Am I entering your history

because you signal me,
more than a century between us?

Again, I'm off chasing
sameness in what differs.
Your childhood losses:
two dim parents who waver,
disappear into darkness.
An instinct for dream
flutters like a moth beneath
your pretty face. You posing

as everybody's darling.
My century allows
its own disguises. Behind
my smile, a starling pecks.

Rosa, grief is a language
we both babbled
before we learned to read.
Both of us so capable.
You, at Twinkletons' school -
charming, petted, indulged.
Me, the brightest girl the Home
took in for years. Such camouflages!

Now terror smothers
my imagination.
How to write you forward?
Let's assume your intuition
spreads a safety net
below you.
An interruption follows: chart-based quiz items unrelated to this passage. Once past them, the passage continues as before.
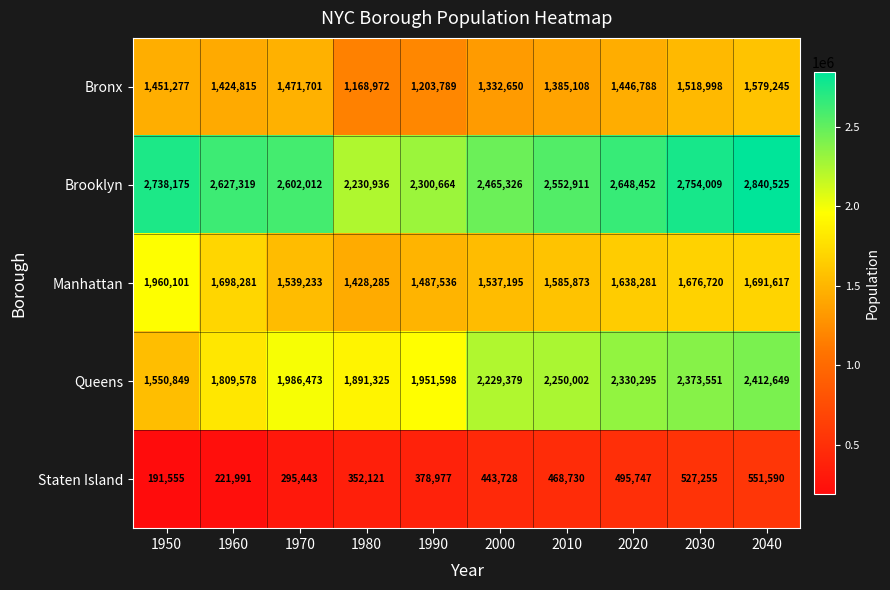

What is the minimum value for Manhattan?

1428285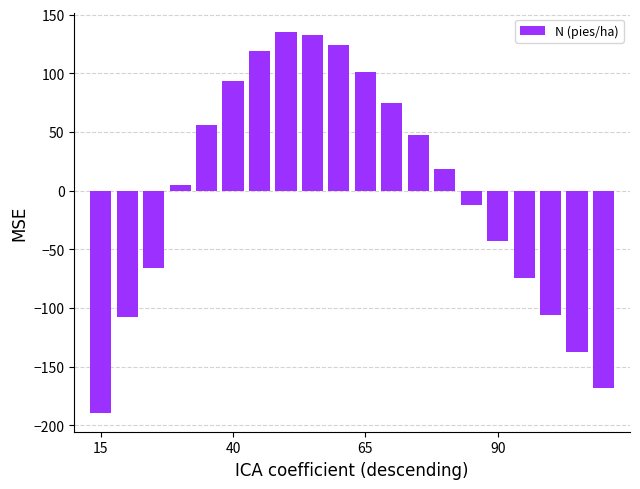

What is the minimum value shown in the chart?

-189.4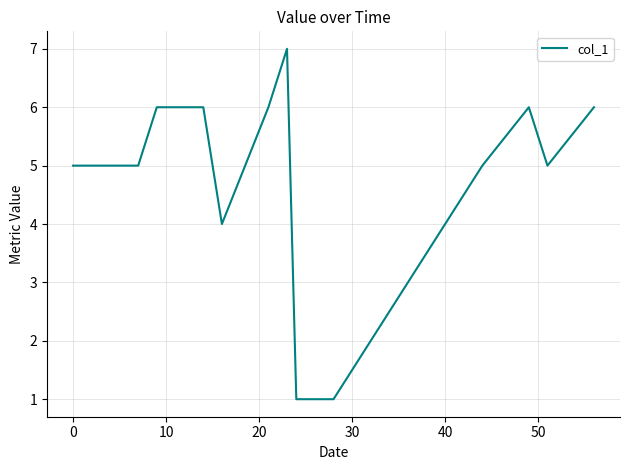

What is the maximum value shown in the chart?

7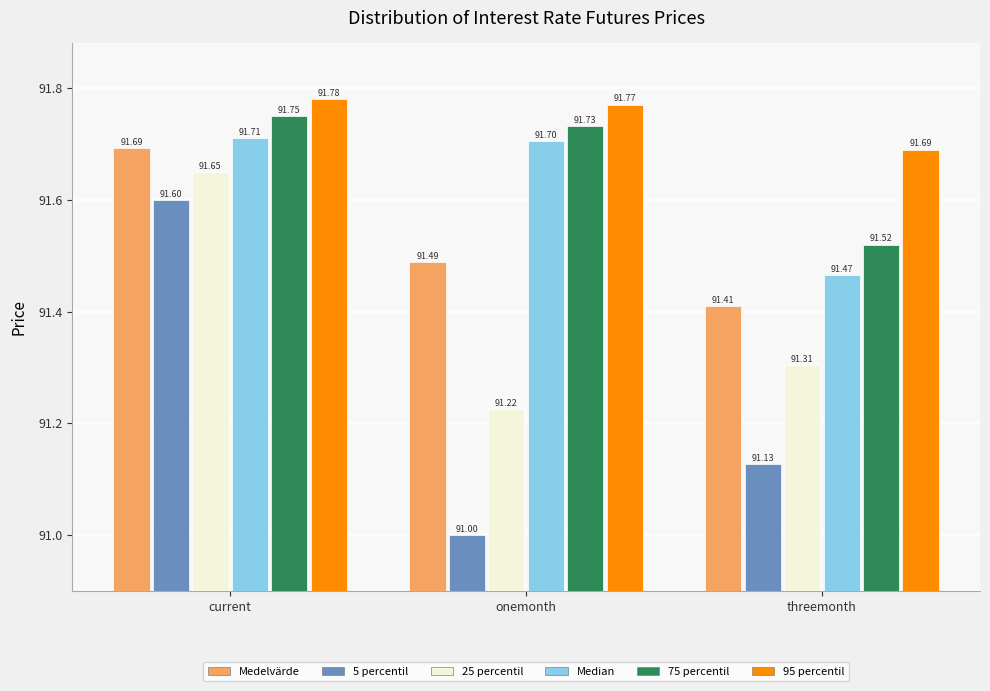

What is the total value across all series at current?

550.2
Alert to lust,
you choose a worthy trapeze
partner. I did. What other dangers

threaten? Say a single cell
corrodes your sturdy body
and poisons.
So small a shift you hardly
sense it. Gathering your skirts,
stepping from room to garden
you smile, plan for tomorrow,
cut dahlias for your table.

Rosa, stay eighteen!
Never bed your child
into earth or tend a husband
on his mattress grave. Rosa, remain.